Consegna.
Leggi l'articolo sulle formalità per il rilascio di concessioni e autorizzazioni e rispondi alle domande seguenti.
1. A chi si presentano le domande che interessano strade non statali?
2. Da che cosa devono essere corredate le domande?
3. Quale durata non possono superare i provvedimenti di concessione e autorizzazione?

Estratto del documento.
○ ○ ○ ○ ○
Articolo 27
Formalità per il rilascio delle autorizzazioni e concessioni.
1. Le domande dirette a conseguire le concessioni
e le autorizzazioni di cui al presente titolo, se interessano strade o
autostrade statali, sono presentate al competente ufficio dell'A.N.A.S. e, in
caso di strade in concessione, all'ente concessionario che provvede a
trasmetterle con il proprio parere al competente ufficio dell'A.N.A.S., ove le
convenzioni di concessione non consentono al concessionario di adottare il
relativo provvedimento.
2. Le domande rivolte a conseguire i
provvedimenti di cui al comma 1 interessanti strade non statali sono presentate
all'ente proprietario della strada.
3. Le domande sono corredate dalla relativa
documentazione tecnica e dall'impegno del richiedente a sostenere tutte le
spese di sopralluogo e di istruttoria, previo deposito di eventuali cauzioni.
4. I provvedimenti di concessione ed
autorizzazione previsti dal presente titolo sono, in ogni caso, accordati senza
pregiudizio dei diritti dei terzi e con l'obbligo del titolare di riparare
eventuali danni derivanti dalle opere, dalle occupazioni e dai depositi
autorizzati.
5. I provvedimenti di concessione ed
autorizzazione di cui al presente titolo, che sono rinnovabili alla loro
scadenza, indicano le condizioni e le prescrizioni di carattere tecnico o
amministrativo alle quali esse sono assoggettate, la somma dovuta per
l'occupazione o per l'uso concesso, nonché la durata, che non potrà comunque
eccedere gli anni ventinove. L'autorità competente può revocarli o modificarli
in qualsiasi momento per sopravvenuti motivi di pubblico interesse o di tutela
della sicurezza stradale, senza essere tenuta a corrispondere alcun indennizzo.
6. La durata dell'occupazione di suolo stradale
per l'impianto di pubblici servizi è fissata in relazione al previsto o
comunque stabilito termine per l'ultimazione dei relativi lavori.
○ ○ ○ ○ ○
Dati grezzi.
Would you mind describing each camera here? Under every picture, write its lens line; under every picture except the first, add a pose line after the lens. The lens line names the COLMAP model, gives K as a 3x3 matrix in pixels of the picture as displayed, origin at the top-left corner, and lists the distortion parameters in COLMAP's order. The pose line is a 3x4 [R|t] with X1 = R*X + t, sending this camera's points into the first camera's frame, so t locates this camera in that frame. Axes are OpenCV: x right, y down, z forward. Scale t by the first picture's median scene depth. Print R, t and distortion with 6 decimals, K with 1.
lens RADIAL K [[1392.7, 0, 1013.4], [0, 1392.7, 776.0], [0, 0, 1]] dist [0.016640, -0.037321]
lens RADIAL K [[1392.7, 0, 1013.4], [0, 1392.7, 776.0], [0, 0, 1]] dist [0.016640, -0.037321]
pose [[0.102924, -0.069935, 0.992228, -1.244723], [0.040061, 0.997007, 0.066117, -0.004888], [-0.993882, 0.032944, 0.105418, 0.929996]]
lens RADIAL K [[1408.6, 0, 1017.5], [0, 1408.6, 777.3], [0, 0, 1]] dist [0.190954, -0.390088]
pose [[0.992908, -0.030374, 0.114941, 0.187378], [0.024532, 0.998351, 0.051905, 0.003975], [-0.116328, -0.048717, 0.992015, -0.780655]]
○ ○ ○ ○ ○
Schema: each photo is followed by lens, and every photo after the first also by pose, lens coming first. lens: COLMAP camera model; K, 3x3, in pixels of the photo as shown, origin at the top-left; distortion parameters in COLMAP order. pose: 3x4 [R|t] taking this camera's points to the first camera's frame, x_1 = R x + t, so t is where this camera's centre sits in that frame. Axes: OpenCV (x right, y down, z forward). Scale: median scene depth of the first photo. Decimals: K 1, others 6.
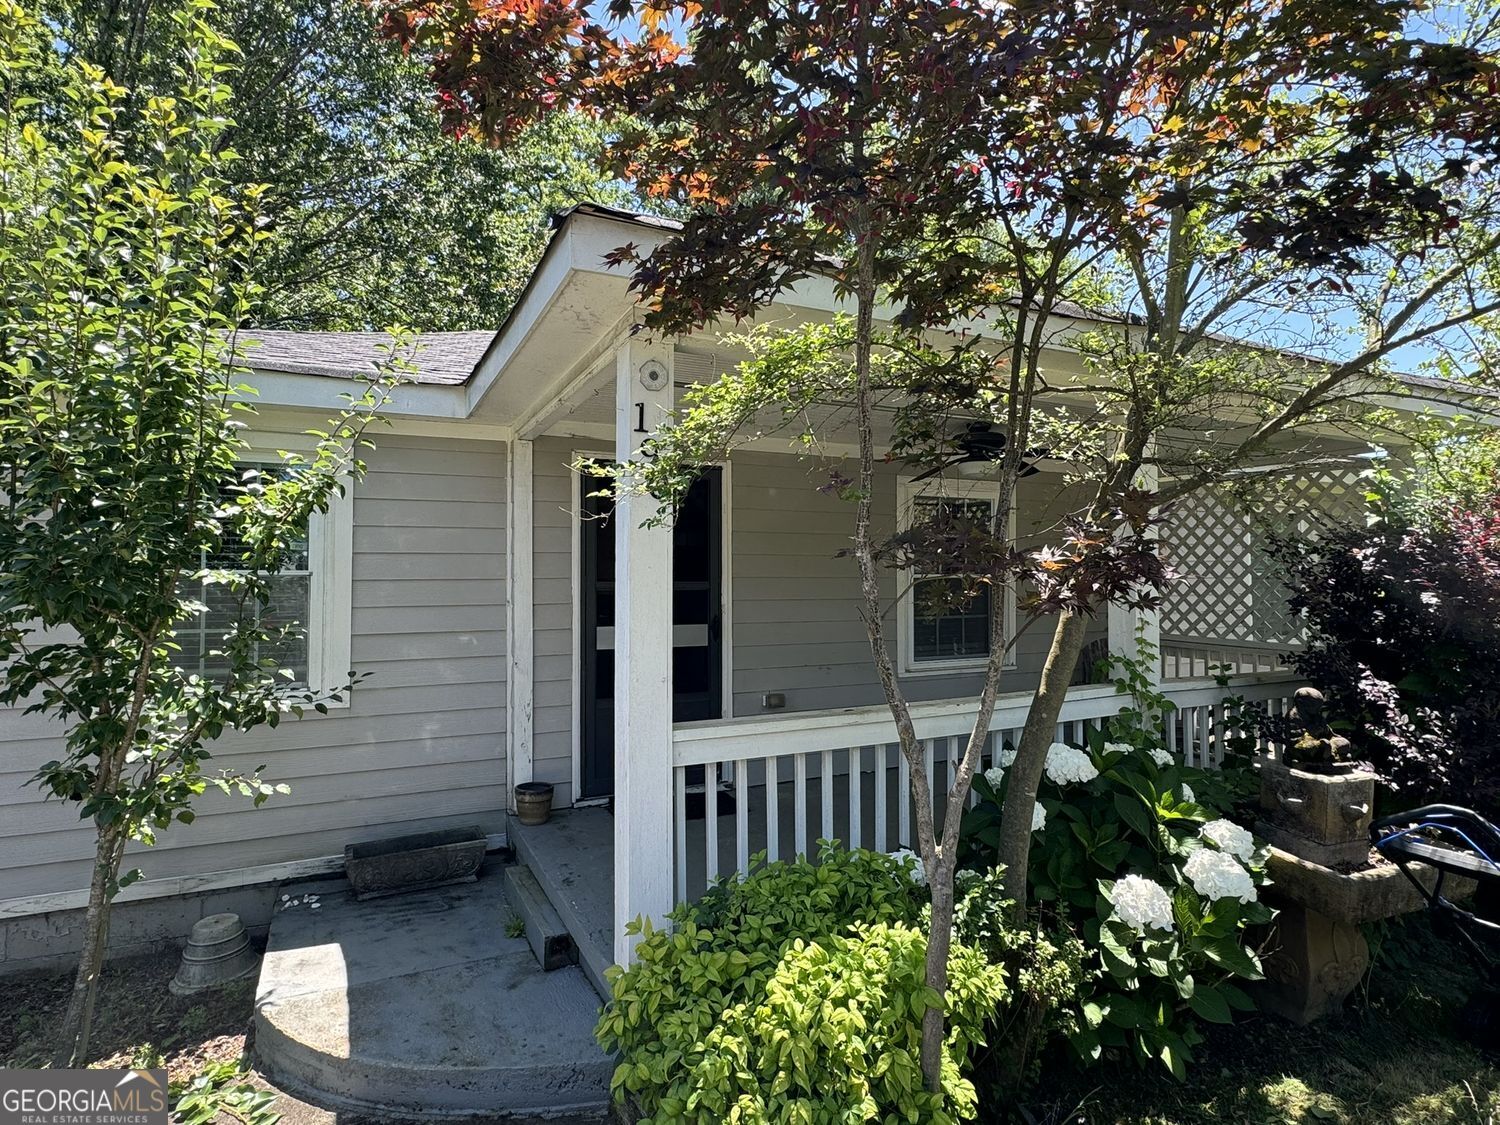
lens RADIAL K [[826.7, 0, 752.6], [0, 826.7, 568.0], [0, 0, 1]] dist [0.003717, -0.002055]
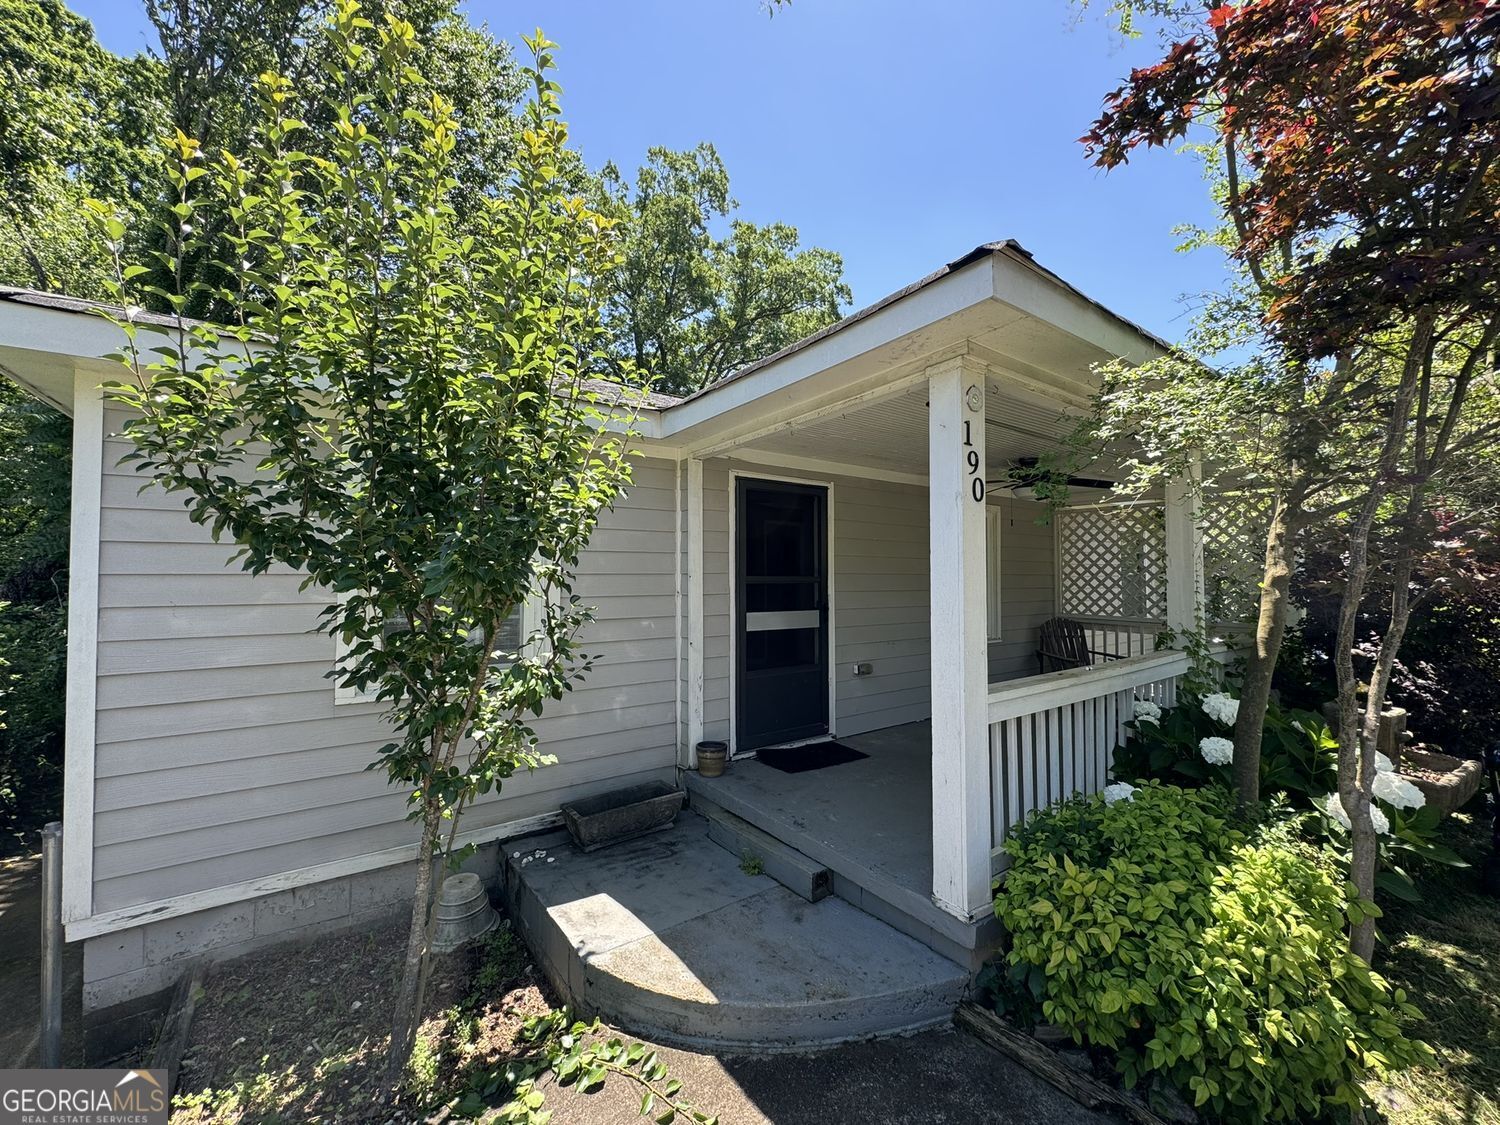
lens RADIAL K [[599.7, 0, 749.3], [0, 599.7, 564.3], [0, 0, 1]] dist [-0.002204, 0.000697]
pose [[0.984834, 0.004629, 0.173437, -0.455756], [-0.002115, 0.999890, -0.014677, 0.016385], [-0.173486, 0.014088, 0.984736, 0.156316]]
○ ○ ○ ○ ○
Risposta scritta.
1. All'ente proprietario della strada.
2. Dalla relativa documentazione tecnica e dall'impegno del richiedente a sostenere tutte le spese di sopralluogo e di istruttoria.
3. Ventinove anni.